Objective: Fluorodeoxyglucose (FDG) uptake in joint lesions in patients with rheumatoid arthritis (RA) reportedly represents the degree of synovial inflammation. Most previous studies have focused on small joints, and the application of whole-body positron emission tomography (PET) combined with computed tomography (CT) (PET/CT) for the evaluation of inflammatory activity in large joints has not been well studied.
Methods: Eighteen patients with RA underwent FDG-PET/CT. FDG uptake in the knee, hip, carpal, wrist, elbow, shoulder, and atlanto-axial joint (total of 13 joints) and in the axillary lymph nodes was evaluated by calculating the maximum standardized uptake value (SUV(max)) and the visual uptake scores as follows: 0, no uptake; 1, slight uptake; 2, moderate uptake (same as in liver); 3, higher than in liver; 4, highest uptake. The number of painful/swollen joints, the white blood cell (WBC) count, and the C-reactive protein (CRP) level were also evaluated.

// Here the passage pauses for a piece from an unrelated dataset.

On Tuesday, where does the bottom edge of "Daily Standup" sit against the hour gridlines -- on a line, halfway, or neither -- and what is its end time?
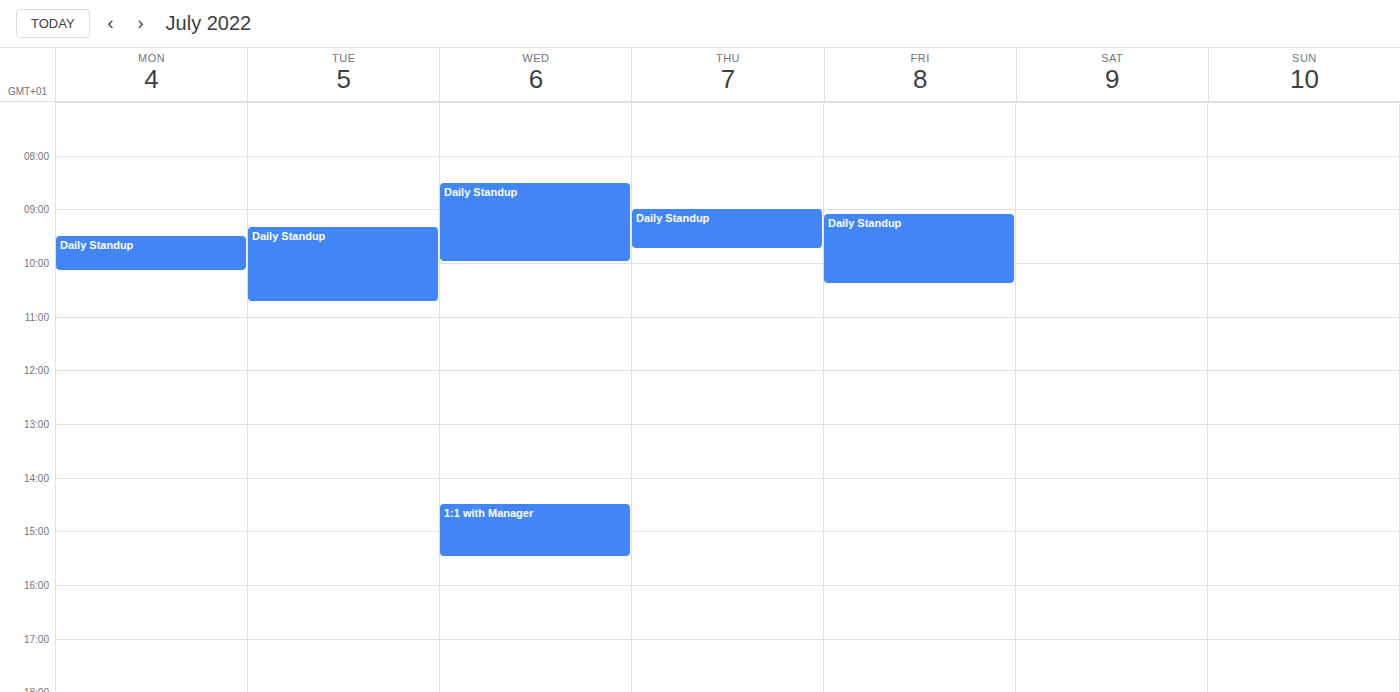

Results: Whole-body FDG-PET/CT delineated large-joint lesions in patients with RA, and the metabolic activity of inflammation was accurately overlaid on the joint anatomy. The total FDG score for all 13 joints was significantly correlated with the CRP level (r = 0.653, p < 0.01, n = 18). The total SUV(max) and the CRP level were weakly, but not significantly, correlated (r = 0.377, p > 0.05). The WBC count was not correlated with any other parameter. The mean number of joints per patient with an FDG uptake score of 2 or more was significantly larger than the mean number of painful/swollen joints (6.2 +/- 3.3 vs. 3.1 +/- 2.7, n = 18, p < 0.01) and both parameters were strongly correlated (r = 0.588, p < 0.01, n = 18). Also, FDG uptake score and SUV of painful/swollen joints were significantly higher than these of not painful/swollen joints. FDG uptake was significantly different from patients of remission and patients of active arthritis. Uptake in the atlanto-axial joint was observed in five (mostly asymptomatic) patients (5/18, 28%), and the uptake score was significantly correlated with the total FDG score (r = 0.669, p < 0.01, n = 18). The axillary lymph nodes score was correlated with the arm joints score.
Conclusion: FDG-PET/CT represents the inflammatory activity in large joints in patients with RA accurately and sensitively and may be helpful for early evaluations of the extent of RA throughout the whole body including high risk lesion of atlanto-axial joint. Furthermore, the visual FDG uptake score may be useful for evaluating arthritis in large joints.